Having considered more mature versions of SAP, the utility chose the "reasonably progressive" SAP S/4HANA and utilities targeted SAP IS-U.
"If you're deploying an old version of SAP you don't get the best resources, you don't attention, you can't attract the kind of talent that you want. And not long after you deploy you're then looking down the barrel of an upgrade path," Hunt said.
"We thought, if we can satisfy ourselves around the risk profile, and we can get the right backing from SAP and we can select the right partner then we felt that the right way forward was to be reasonably progressive in our selection. Not bleeding edge, but on the progressive edge."

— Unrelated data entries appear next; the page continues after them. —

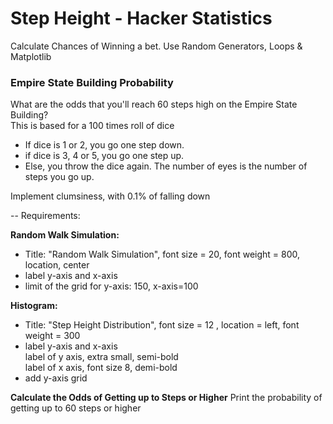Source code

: # Step Height - Hacker Statistics
Calculate Chances of Winning a bet. Use Random Generators, Loops & Matplotlib

### Empire State Building Probability

What are the odds that you'll reach 60 steps high on the Empire State Building?  
This is based for a 100 times roll of dice
* If dice is 1 or 2, you go one step down.
* if dice is 3, 4 or 5, you go one step up.
* Else, you throw the dice again. The number of eyes is the number of steps you go up.

Implement clumsiness, with 0.1% of falling down

--
Requirements:  

**Random Walk Simulation:**
- Title: "Random Walk Simulation", font size = 20, font weight = 800,  location, center
- label y-axis and x-axis
- limit of the grid for y-axis: 150, x-axis=100

**Histogram:**
- Title: "Step Height Distribution", font size = 12 , location = left, font weight = 300
- label y-axis and x-axis  
    label of y axis, extra small, semi-bold  
    label of x axis, font size 8, demi-bold
- add y-axis grid

**Calculate the Odds of Getting up to Steps or Higher**
Print the probability of getting up to 60 steps or higher 
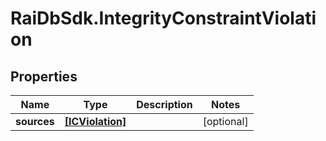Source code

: # RaiDbSdk.IntegrityConstraintViolation

## Properties

Name | Type | Description | Notes
------------ | ------------- | ------------- | -------------
**sources** | [**[ICViolation]**](ICViolation.md) |  | [optional]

Work will begin with the CRM and billing engine alongside smaller back office projects, Hunt explained. As a statutory State Owned Corporation, Sydney Water will leverage on the GovDC marketplace.
Hunt said lessons had been learned from the utility's disastrous Customer Information Billing System implementation in 2003.
The project suffered lengthy delays, and a budget blow-out of nearly $100 million which led to a costly legal battle between Sydney Water and PricewaterhouseCoopers Consulting.
"As a business, we have learned the lessons from our failed attempt at implementing a CRM in 2003. I believe we have a robust governance framework in place and are recruiting the best talent to ensure these implementations are a success," Hunt said.
"We are delighted to partner with Sydney Water and this is very strategic engagement for us. Wipro has strong domain expertise in Water Utilities and we will draw upon global insights for Sydney Water to drive efficiencies and superior customer experience," said Arun Krishnamurthi, Wipro global head of utilities.